The disclosure comes amid sustained unrest over the development, which sits on wetlands and beaches along Albania’s southern coast that are home to sea turtles and flamingos, the latter adopted as a symbol by the self-styled “Flamingo Revolution” against the resort and alleged government corruption in general.
Kushner and his wife, Ivanka Trump, have said the idea for the resort came to them after they spotted the coastline from a yacht. He unveiled renderings of hotels, villas and marinas on social media in 2024.
Nightly rallies that began in May, initially focused on the project, have broadened into a wider movement demanding Prime Minister Edi Rama’s resignation over accusations of corruption.
A crackdown last week saw riot police deploy tear gas and water cannon against demonstrators outside parliament, injuring 15 officers and leading to 25 arrests. A Tirana court freed 19 of those detained on Sunday, placing two under house arrest and ordering a dozen others to report periodically to judicial police.

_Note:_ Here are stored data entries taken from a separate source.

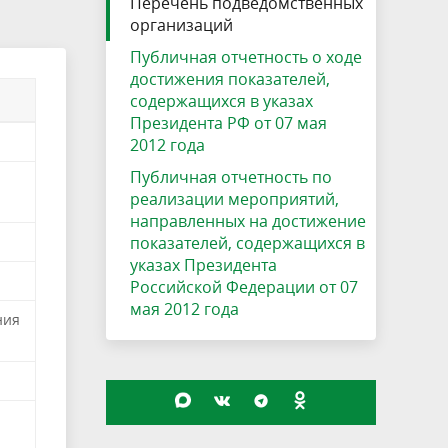
Перечень подведомственных
организаций
Публичная отчетность о ходе
достижения показателей,
содержащихся в указах
Президента РФ от 07 мая
2012 года
Публичная отчетность по
реализации мероприятий,
направленных на достижение
показателей, содержащихся в
указах Президента
Российской Федерации от 07
мая 2012 года
ния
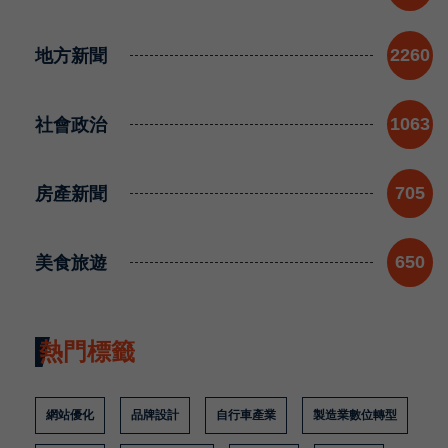
地方新聞
2260
社會政治
1063
房產新聞
705
美食旅遊
650
熱門標籤
網站優化
品牌設計
自行車產業
製造業數位轉型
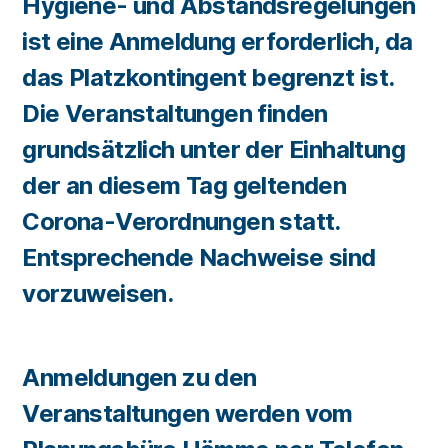
Hygiene- und Abstandsregelungen
ist eine Anmeldung erforderlich, da
das Platzkontingent begrenzt ist.
Die Veranstaltungen finden
grundsätzlich unter der Einhaltung
der an diesem Tag geltenden
Corona-Verordnungen statt.
Entsprechende Nachweise sind
vorzuweisen.
Anmeldungen zu den
Veranstaltungen werden vom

Entela Koja, one of the protesters, said “this is a revolution against the big guys who want to use Albania like a playground for the rich.”
Villagers near the site have separately pursued a decade-long legal challenge to Shehu’s ownership claim, presenting title deeds and tax records they say establish that they are the rightful owners.
Nikolin Markpalaj, one of the landowners, told Al Jazeera: “I told them it would not be easy for them to take this land and enjoy someone else’s land and property. What is happening in this country is madness.”
Rama’s government has dismissed the protests as orchestrated by political rivals and insists the project complies with Albanian and European Union law.